Elderly Woman Dies 11 Days After Admitted to Los Alamitos Nursing Facility
Los Alamitos, Calif. — Dorothy Baca, an 85-year-old, oxygen-dependent woman, was admitted to Alamitos West Healthcare Center suffering from significant medical conditions, including diseases of the bowel requiring use of a colostomy bag, pneumonia, nasal congestion and constipation, all of which rendered her dependent on others to perform activities of daily living and left her particularly susceptible to low blood pressure, low oxygen levels and death. It’s alleged that while she was a resident of the facility, Baca’s conditions were left untreated and allowed to worsen. Approximately 11 days after she was admitted to the facility, Baca was transferred to Los Alamitos Medical Center due to unstable vitals, abnormally low oxygen saturation levels and days without a bowel movement. Two hours later, Baca succumbed to the injuries caused by the wrongful withholding of care by the facility.
Garcia & Artigliere filed a lawsuit against Alamitos West Healthcare Center for elder abuse, and negligent hiring and supervision.
“Alamitos West Healthcare Center has a history of being issued deficiencies by the State of California’s Department of Public Health, but notwithstanding this knowledge, management and staff meaningfully disregarded the issues of understaffing even though they knew this could and did lead to unnecessary injuries to residents of their facility, including Dorothy,” said Attorney Stephen Garcia. “Our complaint alleges that the facility failed to properly and completely conduct a comprehensive pre-employment interview process and reference checks for the Administrator, Director of Nursing and many certified nursing assistants, registered nurses, licensed vocational nurses and other staff. Had the facility done so, they would have discerned that these individuals were unfit to perform their job duties in a licensed skilled nursing facility in California.”
Allegations and Background
In or around January 2018, Baca experienced difficulties having bowel movements and was taken to Los Alamitos Medical Center, where she tested negative for a bowel obstruction. Shortly following this hospital visit, Baca developed a urinary tract infection and tested positive for the flu due to congestion.
In or around early February 2018, Baca’s difficulties having bowel movements continued without improvement. She was taken back to Los Alamitos Medical Center where she received treatment for pneumonia and the flu for approximately five days before being discharged to Alamitos West Healthcare Center.
Upon admission to the facility, it’s alleged the defendants knew that Baca required specific care and interventions in order to protect her from hypotension, hypoxia, and death; however, the facility failed to provide this required care, leading directly to Baca’s injuries and death. Specifically, the facility failed to provide adequate monitoring and treatment of Baca’s nutritional needs; treatment in a timely manner for hypotension; adequate monitoring for low oxygen saturation levels; adequate assessment and monitoring for bowel obstruction and constipation; adequate monitoring and follow-up of blood pressure and oxygen saturation; and emergency treatment when her blood pressure and oxygen saturation levels indicated need for medical attention.

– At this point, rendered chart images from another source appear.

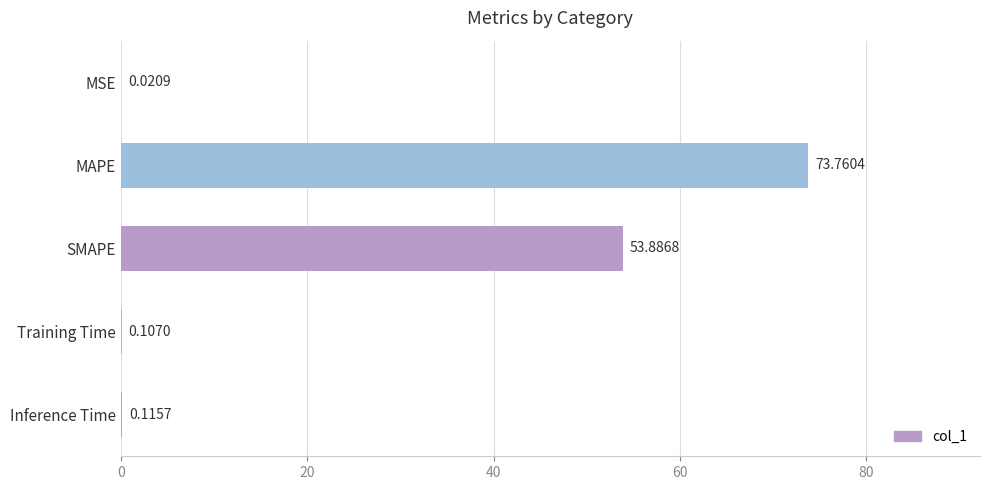

Which category has the highest value across all series?

MAPE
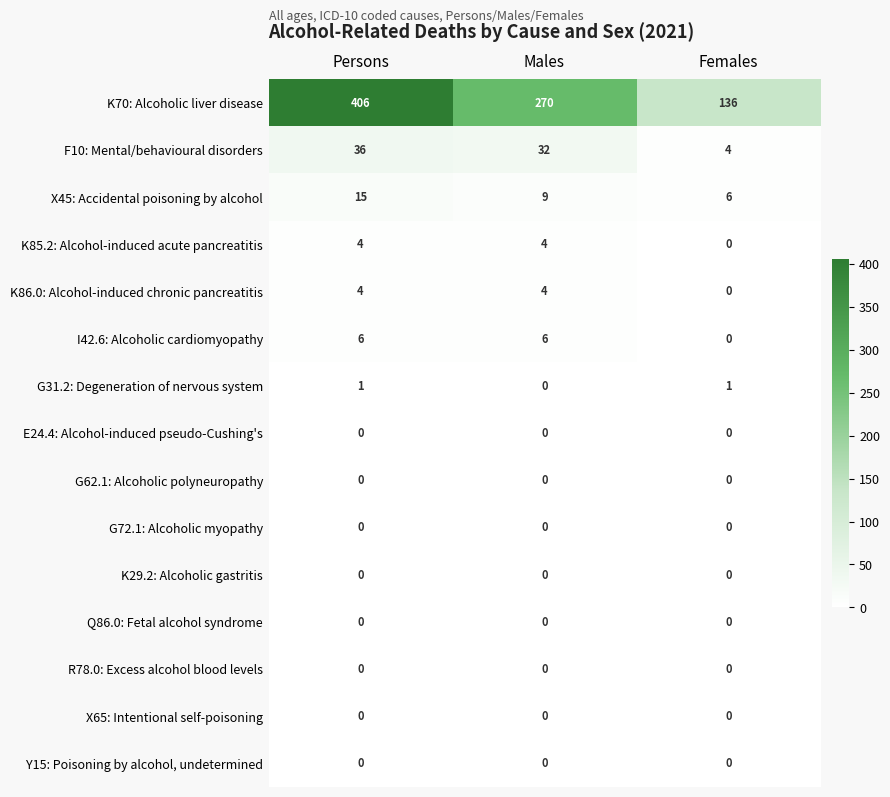

Which series has the largest range (max minus min)?

K70: Alcoholic liver disease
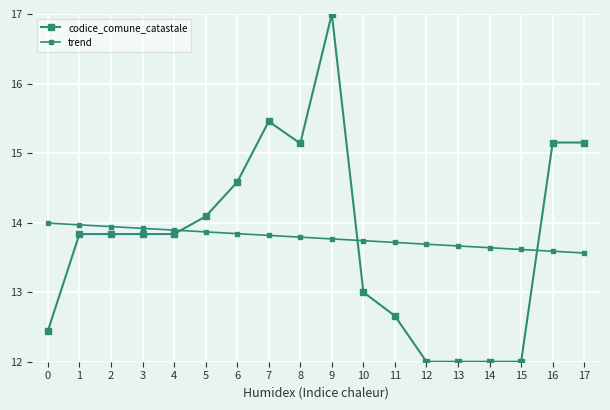

What is the value of the codice_comune_catastale point at the 4th from the left?

13.8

Additionally, pursuant to the last filing submitted by the facility with the State of California’s Office of Statewide Health Planning and Development (OSHPD) for the reporting period through December 31, 2016, the facility either siphoned $85,718.00 in payments to or for unspecified services as it relates to managing the facility itself, or the facility paid to the management defendants through an unidentified “Payable To Related Party” account, for the provision of limited to no services. Moreover, as a further mechanism to ensure unlawful profit at the expense of the legally mandated minimum care to be provided to residents of the facility, the facility, and the management defendants further unlawfully siphoned off cash, which should have been devoted to resident care as a matter of law. The facility paid to defendant The Goodman Group, LLC $948,023.00 in “Management & Accounting Fees” for phantom, non-existent services rather than providing these funds to the facility operations to comply with the law. This was an alleged mechanism by which the management defendants controlled the actual fiscal operations of each of their skilled nursing facilities.